Since there are no symptoms to bring the patient to the doctor, severe damage to the optic nerve may occur before the patient realizes anything is wrong. Damage to the optic nerve will eventually show up on visual field testing as areas of decreased visual perception. Because the majority of glaucoma damage occurs before the patient sees the doctor, regular visits to the eye doctor allow glaucoma to be discovered at an early stage. In most cases, eye pressure can be adequately controlled with medication. When medication no longer keeps the pressure low enough to prevent further optic nerve damage, laser therapy is considered. We have found laser surgery in appropriate patients to lower intraocular pressure an average of 25 to 35%, with the greatest lowering of pressure being approximately 4-6 weeks after laser surgery. Patients who respond the best are over 60 years of age, have a brown color in their drain that allows the light of the laser to be absorbed, and have as their diagnosis either primary open angle glaucoma, normal-tension glaucoma, pseudoexfoliative glaucoma, or pigmentary glaucoma.

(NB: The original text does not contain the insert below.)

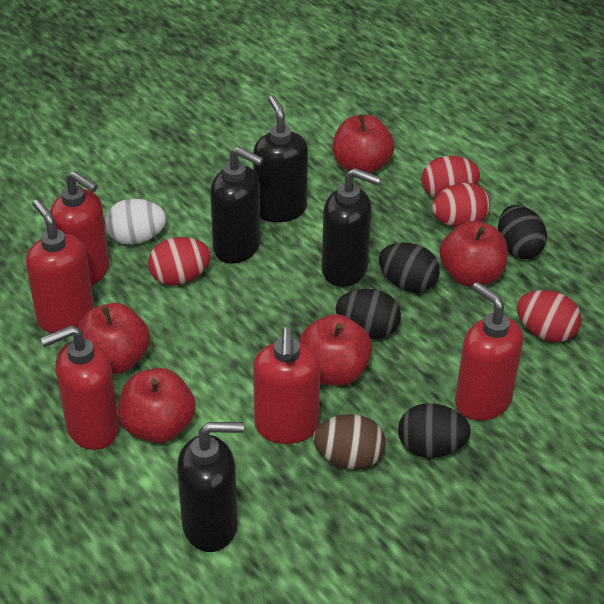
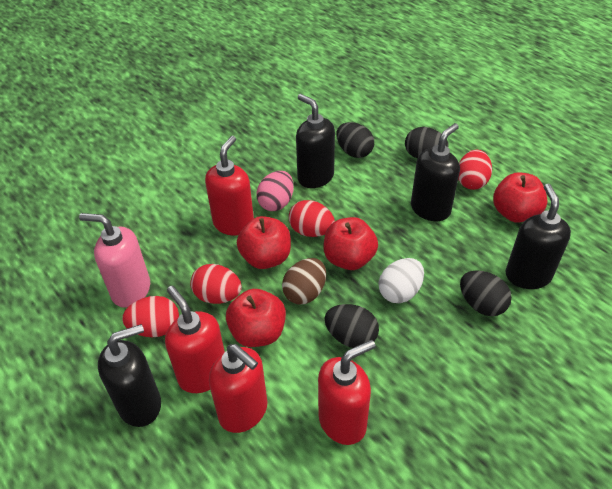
pink egg: none = 0 -> [256,171,294,211] = 1
pink soap dispenser: none = 0 -> [79,213,150,308] = 1
red apple: [78,303,150,374] [118,368,196,443] [299,314,372,386] [332,114,394,174] [439,221,508,287] = 5 -> [226,289,286,347] [237,216,291,269] [323,217,378,270] [493,172,548,223] = 4
red soap dispenser: [26,199,94,333] [40,325,119,450] [50,171,109,286] [253,327,321,444] [455,282,523,420] = 5 -> [165,286,225,393] [205,136,254,236] [209,344,267,433] [318,340,376,445] = 4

Laser surgery for open-angle glaucoma is called a trabeculoplasty, and involves making microscopic burns in the trabecular meshwork. One theory as to why this treatment works is that when the laser beam hits an area of tissue, that tissue shrinks. This, in turn, pulls open the holes in the drain immediately surrounding the burns, allowing more fluid to leave the eye. Another theory is that the injury of the laser burn itself stimulates cells in the trabecular meshwork to clean up accumulated debris that has been blocking the drain.
Laser surgery is not a cure for open angle glaucoma. It should be thought of as adding another strong medication to the medications the patient is already taking. Occasionally, one or more of the drops that the patient has been taking can be stopped after a trabeculoplasty, but this is not usual. If the laser surgery is effective, the amount of intraocular pressure lowering slowly diminishes over time. Little effect remains in most patients after three to five years. In patients who had a fairly long-lasting effect from their original trabeculoplasty, the procedure can be repeated once. However, the drop in intraocular pressure the second time will not be as great as was initially seen.
What Happens After Laser Surgery?
Immediately following the procedure, drops are used to lessen inflammation and lower eye pressure. The patient is asked to wait for approximately one hour after the laser so that the eye can be checked for any side effects. It is usual for the vision to be slightly blurred and the eye somewhat irritated for a day after the procedure. Since the eye is not opened with the laser procedures discussed here, there is no need to limit any postoperative activities. Postoperatively, patients are asked to continue their regular glaucoma medications and to start an additional drop to prevent inflammation. This new drop should be taken four times a day for five to seven days. It may be taken along with the glaucoma drops as long as ten minutes are allowed between any two drops. A follow-up visit is scheduled approximately a week after the laser surgery.
All instructions need to be followed carefully for best results. If you have any questions after reading this, please ask your doctor.